ネブラスカ州に移送された16人の乗客は「体調が良好」で「元気」と、国立隔離ユニットの医療ディレクターのマイケル・ワドマン氏が述べた。
感染が確認された乗客は、バイオセキュリティ施設に隔離され、症状は出ていない。
公衆衛生上の指針と検査
CDCは、症状が出たからといって必ずしもハントウ病ウイルスに感染しているわけではないと警告した。ブレンダン・ジャクソン氏は、軽い風邪のような症状も含めて慎重に監視していると述べた。
当局がPCR検査で「軽度の陽性」を発表した際、用語の意味が問われた。
その患者の検体は米国ではなく船内での採取であり、2つの検体のうち1つは陽性、もう1つは陰性だったとジャクソン氏は説明した。

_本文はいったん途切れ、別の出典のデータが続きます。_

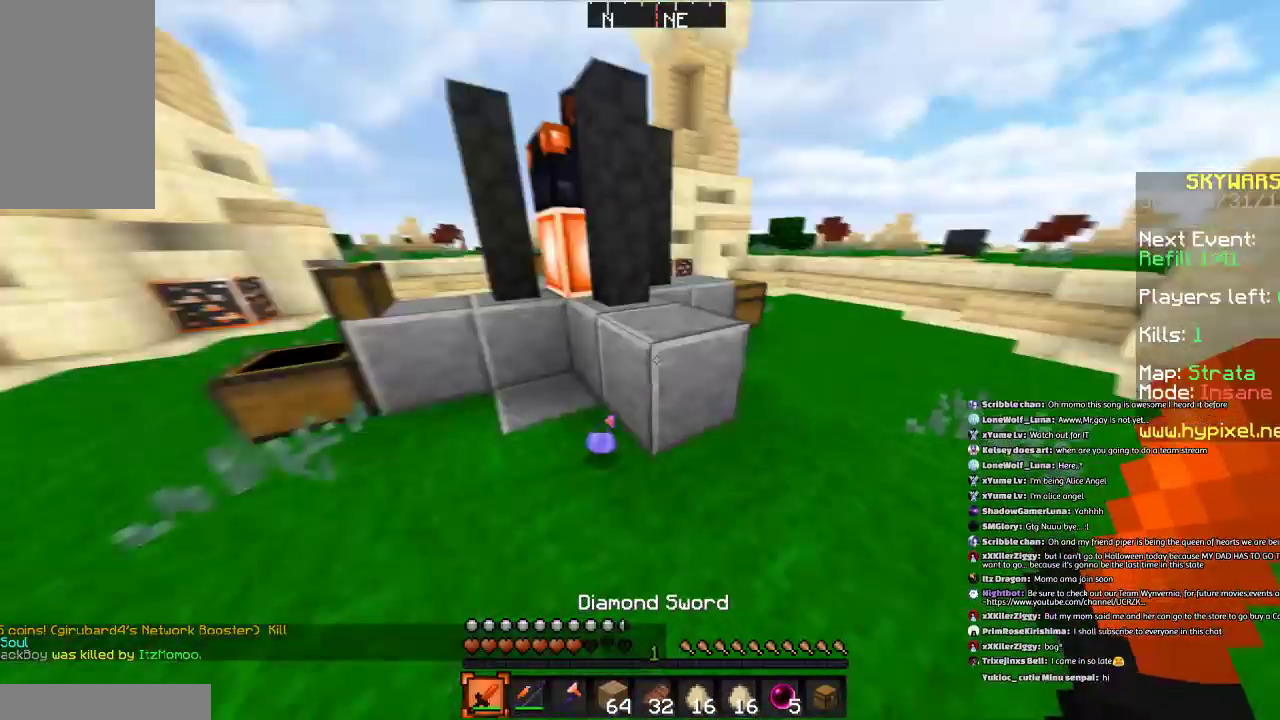
{"keys": ["d", "w"], "mouse": [], "events": [[234, "d", "down"]]}
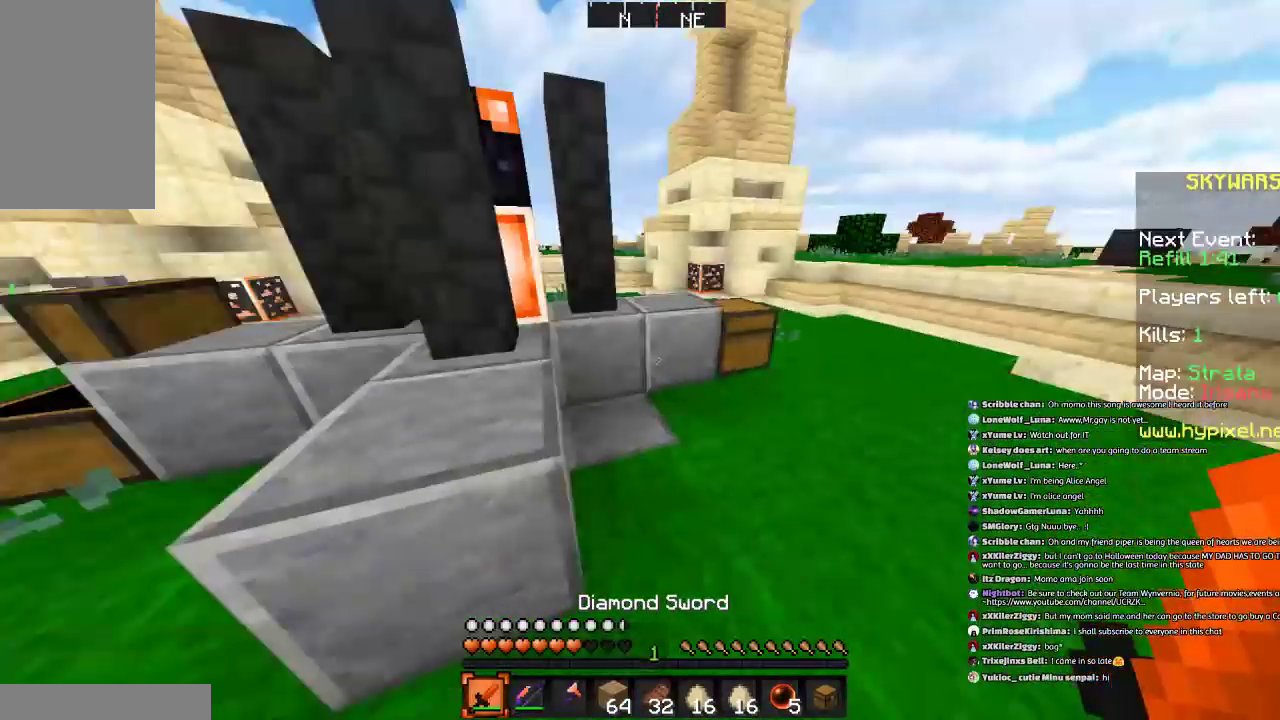
{"keys": [], "mouse": [], "events": [[67, "d", "up"], [201, "d", "down"], [401, "mouse_right", "down"], [434, "d", "up"], [434, "w", "up"], [501, "mouse_right", "up"]]}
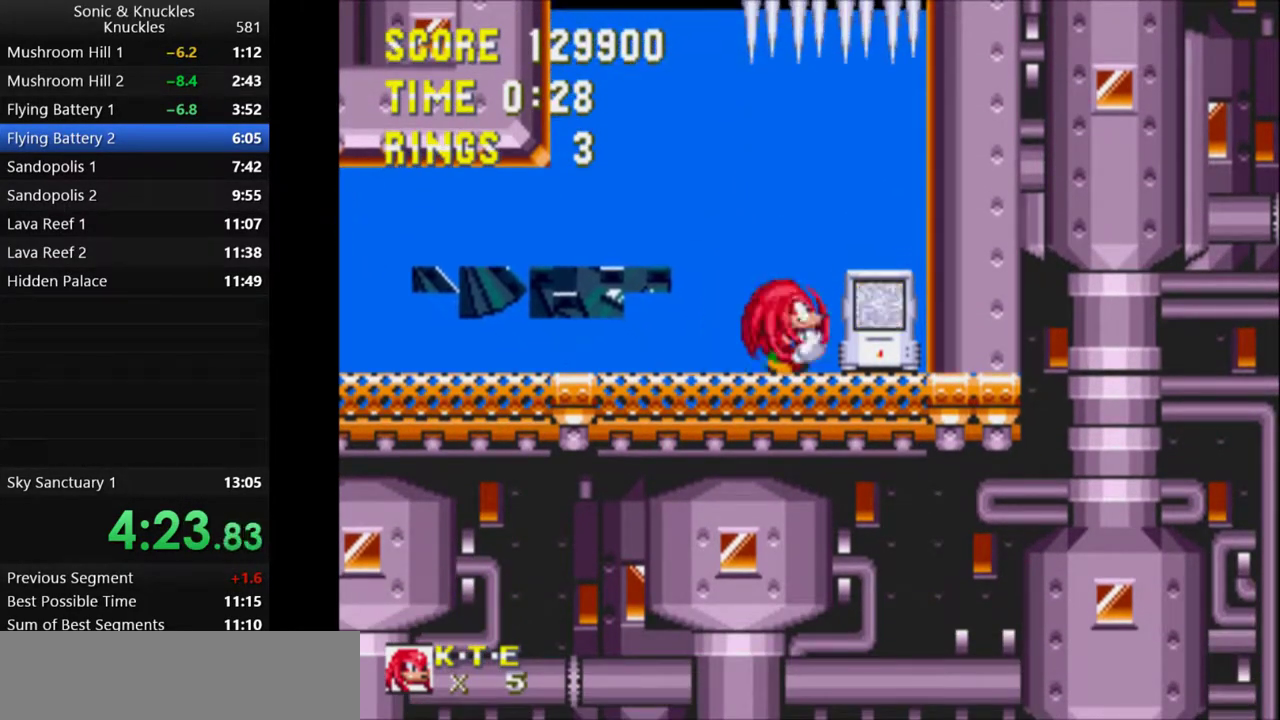
Gameplay with keyboard; each line is a JSON object with the keys held at the frame after it. "events" lists presses ("down") and releases ("up") of "c", "down", "left", "q", "right", "up", "x" and "z" between this image and that frame as [ms after this image, input, new state], when the widget could be followed in between. No other keys are recorded. Mouse input is not recorded.
{"keys": ["left"], "events": [[50, "c", "up"], [50, "x", "up"], [50, "z", "up"], [233, "left", "down"]]}
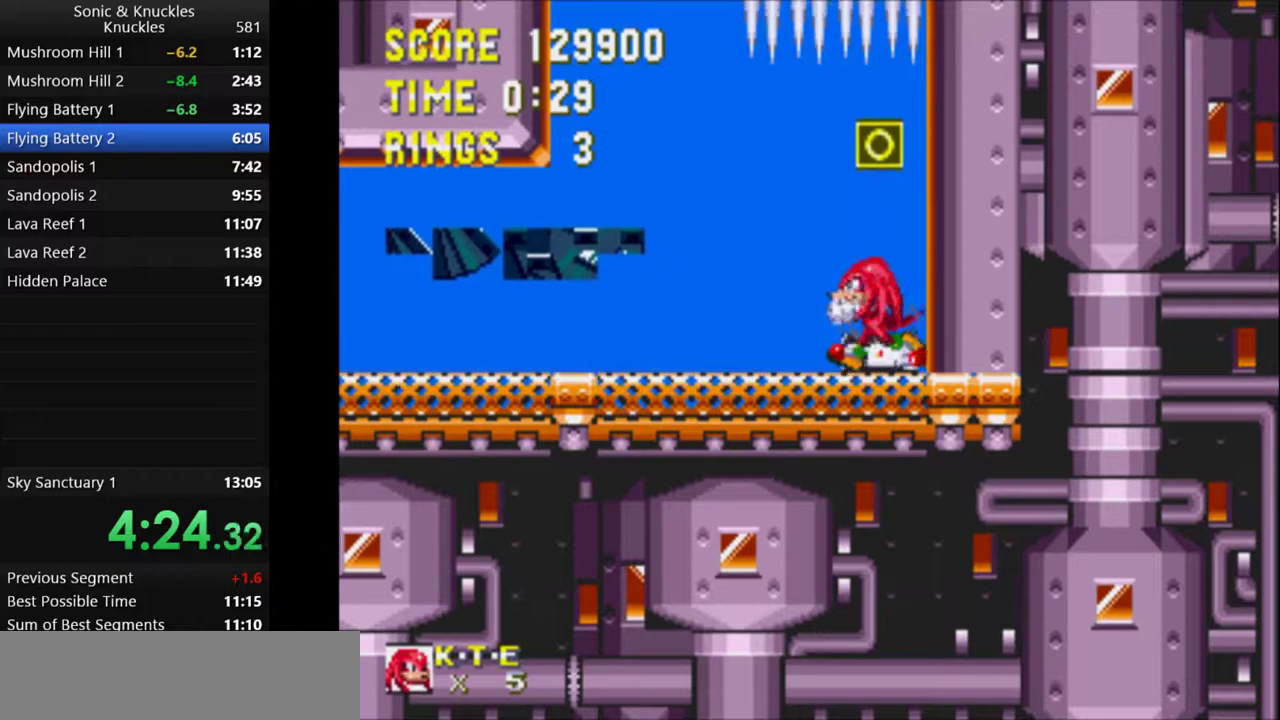
{"keys": ["left"], "events": []}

「PCR検査では、陽性の範囲が多少あります。そのため、さらなる検査で評価したいと考えています。」とジャクソン氏は記者会見で述べた。
現在、当局は「症状の監視」に注力している。ワドマン氏は、ネブラスカ州にいる乗客が休息を取った後にさらなる評価を受ける予定であると述べた。
乗客たちは、数日間ネブラスカ州の施設に滞在し、その後、ケースバイケースで42日間の隔離期間を終える必要があるかどうかを決定する。
一方、船にいたカナダ人6人のうち4人は、テネリフェからチャーター機で本国へ戻り、BC州またはユーコン州出身である。彼らは症状を示していないが、21日間の自己隔離を実施する予定で、カナダ公衆衛生庁は孵化期間を理由に42日間まで延長する可能性があると述べている。
残りの2人のカナダ人夫妻は、オンタリオ州の自宅で自己隔離しており、保健大臣のシルヴィア・ジョーンズ氏は月曜日に、いずれも症状を発症していないと述べた。
MVホンディアでの感染拡大後、3人が死亡した。そのうち2人はWHOがハントウ病ウイルス感染を確認している。
英国市民2人は、オランダと南アフリカで治療を受け、感染が確認されている。
英米両国籍の1人は現在、ネブラスカ州で隔離されている。